Tuesday, 27 April 2010

Live Art Development Agency: DIY 7

We’re totally delighted to be working with the Live Art Development Agency on DIY7, the latest incarnation of their innovative artist-to-artist development programme:

“DIY is an opportunity for artists working in Live Art to conceive and run unusual training and professional development projects for other artists.

We want to hear from you if have an idea for an exciting, innovative and idiosyncratic Live Art professional development project that offers something new and is geared to the eclectic and often unusual needs of artists whose practices are grounded in challenging and unconventional approaches, forms and concepts.

DIY 7 builds on the strengths of previous DIY schemes which have proved to be invaluable experiences for project leaders, participants and organisers alike, and this year we are delighted to welcome even more partner organisations on board.”

We’re hoping to be hosting one of this year’s DIY projects at Forest Fringe in Edinburgh this summer as part of a whole new strand of projects that challenge us to think about the space we have and Edinburgh as a whole in a totally different way. So if you have even an inkling of an idea for a strange and provocative new development programme for artists that you think might find a home in or around Edinburgh during the festival, please do have a look at the Call For Proposals, And feel free to email us if you have any questions specifically relating to Edinburgh and Forest Fringe.

Thursday, 8 April 2010

Some reviews of Forest Fringe at BAC



So like a more benign Frankenstein's Monsters with an affection for Canadian Indie music, the Forest Fringe Microfestivals have finally stumbled blinking out of the laboratory and disappeared over the nearest hill, screaming for someone to love them.

Things were wonderful at BAC - manic, exhausting, thick with atmosphere and generosity and everything we could have hoped. Thank you to everyone who came along and the all the artists who were involved and all the volunteers who supported us and helped make them such a special couple of nights.

We've had a few lovely review of everything that happened which I just wanted to flag up for you to have a read of.
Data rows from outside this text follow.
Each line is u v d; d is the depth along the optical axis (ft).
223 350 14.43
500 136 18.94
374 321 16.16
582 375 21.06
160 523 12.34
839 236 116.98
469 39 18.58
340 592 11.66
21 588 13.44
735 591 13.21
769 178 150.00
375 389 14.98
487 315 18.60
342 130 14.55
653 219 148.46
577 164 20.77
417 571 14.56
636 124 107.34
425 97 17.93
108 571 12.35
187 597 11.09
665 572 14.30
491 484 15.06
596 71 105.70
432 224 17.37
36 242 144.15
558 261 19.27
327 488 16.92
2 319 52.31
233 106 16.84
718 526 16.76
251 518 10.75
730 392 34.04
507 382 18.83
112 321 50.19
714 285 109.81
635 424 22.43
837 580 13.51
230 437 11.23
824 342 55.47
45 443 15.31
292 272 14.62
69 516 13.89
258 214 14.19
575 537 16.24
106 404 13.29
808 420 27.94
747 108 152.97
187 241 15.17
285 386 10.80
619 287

Carpe Minuta Prima is just one of the pieces that form part of the Forest Fringe Microfestival, an offshoot of the successful Edinburgh outfit that has rethought the festival model as an artist-led initiative. Out on tour to four venues in London, Glasgow, Bristol and Swansea, the Microfestival offers a mixture of works-in-progress, intimate experiences and surprises from national and local artists over a pick'n'mix evening of art and entertainment.
Then a lovely four star review from Donald Hutera in the Times:
The artist-led producing team known as Forest Fringe has grown into one of the Edinburgh Festival’s brightest success stories. Now the people behind it are taking their loose but loveable brand of theatrical magic on tour...
Also some really thoughtful and interesting personal recollections from Hannah Nicklin and Jake Orr. Always delightful to see people taking the time to tell their experience of it and a real example of the space for thoughtfulness and expressiveness that the internet and blogging offer.

From Hannah:
The microfestival at BAC was a vibrant and buzzing combination of short experiences, fuller scripted pieces, sound work, music, installations and intimate performances. Some of the pieces were more ‘finished’, whilst others just setting out on their first period of R&D. The whole event fitted into the nooks and crannies of the BAC building, and filled the spaces in between with live music and discoveries aplenty – one highlight being the items of clothing dotted around, inviting you to take them in exchange for you’re an item of your own, and it story. Like any good festival, there was more than you could see in one night, and each attendee built their own experience.
And Jake:
The Forest Fringe is now on tour! Another remarkable achievement by it’s two co-directors Andy Field and Debbie Pearson, who have now created Forest Fringe Mircofestival – a smaller version taking residence in a number of cities before August in Edinburgh once more. The Microfestival gives the chance for a festival atmosphere to be replicated in various locations, bringing theatre to the people, and above all – a space for creativity and audiences to meet, play and experience.
So thank you kindly to all those folk.

My own thoughts are mainly that I was delighted by how possible it seemed to recreate the kind of strange and generous atmosphere that we've been able to foster in Edinburgh in other spaces and contexts. People approached all the work and artists with a sense of wanting to understand what they were trying out and why. I loved the atmosphere in the building both nights - the excitement, the conversations that I heard floating round the building. And I loved the way that this diverse collection of pieces were able to sit together as part of a coherent evening - that we had video installations, durational performances, wild experiments, work-in-progresses and everything in between all complementing and supporting each other to make a really diverse, unusual and memorable night.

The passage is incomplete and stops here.